I was doing some back reading of posts as part of prepping a different post of my own when I was struck by something that Tim O’Reilly - who by the way tried to trademark the whole Web 2.0 naming thing - said in his recent article called MicroHoo: corporate penis envy. In this post he stated
I believe that we’re collectively working on an Internet Operating System, and that it will ultimately look more like Unix than it looks like Windows. That is, it will be an aggregate of best of breed tools produced by an army of independent actors, all playing by the same rules so that those tools work together to produce a whole greater than the sum of the parts.
To which he added later in the post
So think hard about the future internet OS: ubiquitous computing, with a computer not just on every desktop and in every home, or even every phone and every camera, but in everyday devices, clothing, shopping carts, cars, pens, toys, buildings, roads, the power grid, even human bodies–and yes, lots of server farms. An infrastructure of real-time data services across that “network of networks,” with search (and search-based-advertising) only one of many such services. As David Stutz once wrote: Useful software written above the level of the single device will command high margins for a long time to come.
Now I realize that Mr. O’Reilly is accepted as being a very smart man who has had quite an impact on the Internet but as I read things like what he says I begin to worry. I worry because this ever increasing push to move everything we do; from the office to our social interactions, to the web we continually ignore one of the most important requirements for this Internet Operating System (IOS) - ubiquitous and equitable broadband access.
Or - is it possible that all these IOS evangelists do in fact realize that this barrier exists and it doesn’t bother them. After all what better way to keep out the riff raff who are polluting the purity of their Internet.
With increasing connectivity costs from the gatekeepers to the internet not to mention the fact that data caps are becoming an addition that no one is fighting against the barriers to
even get on the internet are being raised. Even now for a growing number of people the idea of having to choose between putting food on the table or a roof over a family’s head is not just something of speculation - it is becoming a reality.
While some might suggest that this is bordering on fear mongering I can personally attest that this is in fact a reality for a growing number of people - myself included. It is one thing to be able to walk into an Apple store and plunk down cash or credit card for any of the newest toys or to be able to hook into WiFi while sitting at your corner Starbucks but I know from personal experience that the so-called technological divide is only one bill away.

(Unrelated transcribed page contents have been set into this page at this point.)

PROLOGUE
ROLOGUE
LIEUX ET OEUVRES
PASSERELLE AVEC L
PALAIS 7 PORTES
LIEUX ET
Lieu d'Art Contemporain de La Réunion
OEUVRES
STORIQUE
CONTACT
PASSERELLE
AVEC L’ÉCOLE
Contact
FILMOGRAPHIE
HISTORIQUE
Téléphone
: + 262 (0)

And I am not alone in this real fear of becoming permanently disconnected from the online world. I am not the only one who sees their DSL bill steadily climb to a point where you are always one or two months behind and only by doing without something else one month do we keep the internet pipeline alive for one more month.
This doesn’t even take into account the rising cost of even being able to keep what computer equipment patched together with duct tape here and a prayer there. As it stands if that clicking drive finally gives out on me I’m done and I am not alone as I know more than a few people who continually walk that line and yet we are to believe that this IOS is going to be our saving grace.

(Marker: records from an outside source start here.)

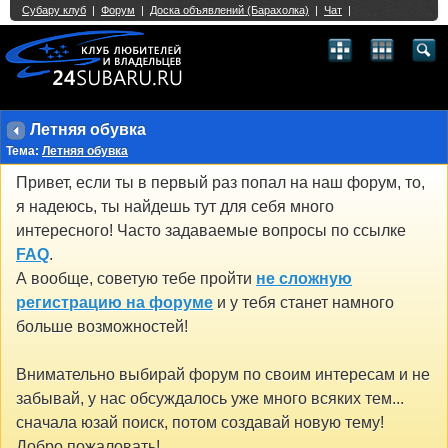
Single Sign On provided by
vBSSO
1
2
3
4
5
6
7
8
9
10
11
12
13
14
15
16
17
18
19
20
21
22
23
24
25
26
27
28
29
30
31
32
33
34
35
36
37
38
39
40
41
42
43
Летняя обувка
Тема:
Летняя обувка
Привет, если ты в первый раз попал на наш форум, то,
я надеюсь, ты найдешь тут для себя много
интересного! Часто задаваемые вопросы по ссылке
FAQ
.
А вообще, советую тебе пройти
не сложную
регистрацию на форуме
и у тебя станет намного
больше возможностей!
Внимательно выбирай форум по своим интересам и не
забывай, у нас обсуждалось уже много всяких тем...
сначала юзай поиск, потом создавай новую тему!
Добро пожаловать!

The fact is the only people this striving for an IOS and the proliferation of Web 2.0 will help are those that can afford the price of entry. For those of us lining up at food banks and hoping
they can keep that internet connection alive for one more day and then another the idea of being able to be considered a member of this new social web is becoming much like standing outside the walls of a gated community.
There is a technological divide in this country and anyone who argues against that concept is is a blind fool or a newly minted member of the technological elite. Sure we could all strive to use the cheapest equipment possible and some free OS but the fact is that the real bridge across any technological divide is the fat pipe that is being forever taken out of the reach of the real people. Until that changes words and concepts like Web 2.0 and IOS are nothing more than tools to further deepen the divide that surrounds these electronic gated communities where a growing number of people are being locked out of.